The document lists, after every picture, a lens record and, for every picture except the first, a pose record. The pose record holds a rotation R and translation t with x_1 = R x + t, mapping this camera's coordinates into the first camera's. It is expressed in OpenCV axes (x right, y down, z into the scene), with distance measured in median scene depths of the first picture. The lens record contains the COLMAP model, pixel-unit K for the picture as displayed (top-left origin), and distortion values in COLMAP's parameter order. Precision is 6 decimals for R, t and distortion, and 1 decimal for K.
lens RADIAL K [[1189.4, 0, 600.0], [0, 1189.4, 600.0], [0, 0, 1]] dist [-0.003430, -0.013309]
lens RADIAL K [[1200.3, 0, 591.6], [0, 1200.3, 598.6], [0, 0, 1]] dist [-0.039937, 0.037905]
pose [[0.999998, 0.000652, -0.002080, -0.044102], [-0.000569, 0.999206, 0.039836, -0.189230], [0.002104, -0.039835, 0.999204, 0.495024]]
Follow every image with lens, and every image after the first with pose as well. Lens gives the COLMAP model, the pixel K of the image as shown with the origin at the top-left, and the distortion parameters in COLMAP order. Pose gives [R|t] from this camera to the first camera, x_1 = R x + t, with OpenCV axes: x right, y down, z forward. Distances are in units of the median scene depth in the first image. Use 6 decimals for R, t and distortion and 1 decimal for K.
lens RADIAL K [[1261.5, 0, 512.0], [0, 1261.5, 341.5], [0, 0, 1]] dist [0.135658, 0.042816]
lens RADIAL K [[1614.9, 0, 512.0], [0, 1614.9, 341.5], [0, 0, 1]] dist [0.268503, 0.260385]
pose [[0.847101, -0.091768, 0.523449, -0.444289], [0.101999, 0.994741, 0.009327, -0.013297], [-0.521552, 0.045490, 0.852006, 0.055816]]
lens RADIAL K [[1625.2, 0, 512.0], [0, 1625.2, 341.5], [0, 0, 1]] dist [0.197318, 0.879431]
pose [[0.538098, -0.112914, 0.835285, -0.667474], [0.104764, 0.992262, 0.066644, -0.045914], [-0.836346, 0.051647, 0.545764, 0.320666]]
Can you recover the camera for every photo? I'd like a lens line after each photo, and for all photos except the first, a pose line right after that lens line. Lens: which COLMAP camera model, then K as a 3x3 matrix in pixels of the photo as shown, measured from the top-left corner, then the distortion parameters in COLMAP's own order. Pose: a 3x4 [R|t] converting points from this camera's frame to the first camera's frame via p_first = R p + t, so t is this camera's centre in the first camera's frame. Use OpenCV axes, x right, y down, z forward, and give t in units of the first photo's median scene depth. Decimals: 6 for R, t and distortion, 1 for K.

### What this task involves
Reproduce every line of the items above word for word, without changing anything.

### Written response
The document lists, after every picture, a lens record and, for every picture except the first, a pose record. The pose record holds a rotation R and translation t with x_1 = R x + t, mapping this camera's coordinates into the first camera's. It is expressed in OpenCV axes (x right, y down, z into the scene), with distance measured in median scene depths of the first picture. The lens record contains the COLMAP model, pixel-unit K for the picture as displayed (top-left origin), and distortion values in COLMAP's parameter order. Precision is 6 decimals for R, t and distortion, and 1 decimal for K.
lens RADIAL K [[1189.4, 0, 600.0], [0, 1189.4, 600.0], [0, 0, 1]] dist [-0.003430, -0.013309]
lens RADIAL K [[1200.3, 0, 591.6], [0, 1200.3, 598.6], [0, 0, 1]] dist [-0.039937, 0.037905]
pose [[0.999998, 0.000652, -0.002080, -0.044102], [-0.000569, 0.999206, 0.039836, -0.189230], [0.002104, -0.039835, 0.999204, 0.495024]]
Follow every image with lens, and every image after the first with pose as well. Lens gives the COLMAP model, the pixel K of the image as shown with the origin at the top-left, and the distortion parameters in COLMAP order. Pose gives [R|t] from this camera to the first camera, x_1 = R x + t, with OpenCV axes: x right, y down, z forward. Distances are in units of the median scene depth in the first image. Use 6 decimals for R, t and distortion and 1 decimal for K.
lens RADIAL K [[1261.5, 0, 512.0], [0, 1261.5, 341.5], [0, 0, 1]] dist [0.135658, 0.042816]
lens RADIAL K [[1614.9, 0, 512.0], [0, 1614.9, 341.5], [0, 0, 1]] dist [0.268503, 0.260385]
pose [[0.847101, -0.091768, 0.523449, -0.444289], [0.101999, 0.994741, 0.009327, -0.013297], [-0.521552, 0.045490, 0.852006, 0.055816]]
lens RADIAL K [[1625.2, 0, 512.0], [0, 1625.2, 341.5], [0, 0, 1]] dist [0.197318, 0.879431]
pose [[0.538098, -0.112914, 0.835285, -0.667474], [0.104764, 0.992262, 0.066644, -0.045914], [-0.836346, 0.051647, 0.545764, 0.320666]]
Can you recover the camera for every photo? I'd like a lens line after each photo, and for all photos except the first, a pose line right after that lens line. Lens: which COLMAP camera model, then K as a 3x3 matrix in pixels of the photo as shown, measured from the top-left corner, then the distortion parameters in COLMAP's own order. Pose: a 3x4 [R|t] converting points from this camera's frame to the first camera's frame via p_first = R p + t, so t is this camera's centre in the first camera's frame. Use OpenCV axes, x right, y down, z forward, and give t in units of the first photo's median scene depth. Decimals: 6 for R, t and distortion, 1 for K.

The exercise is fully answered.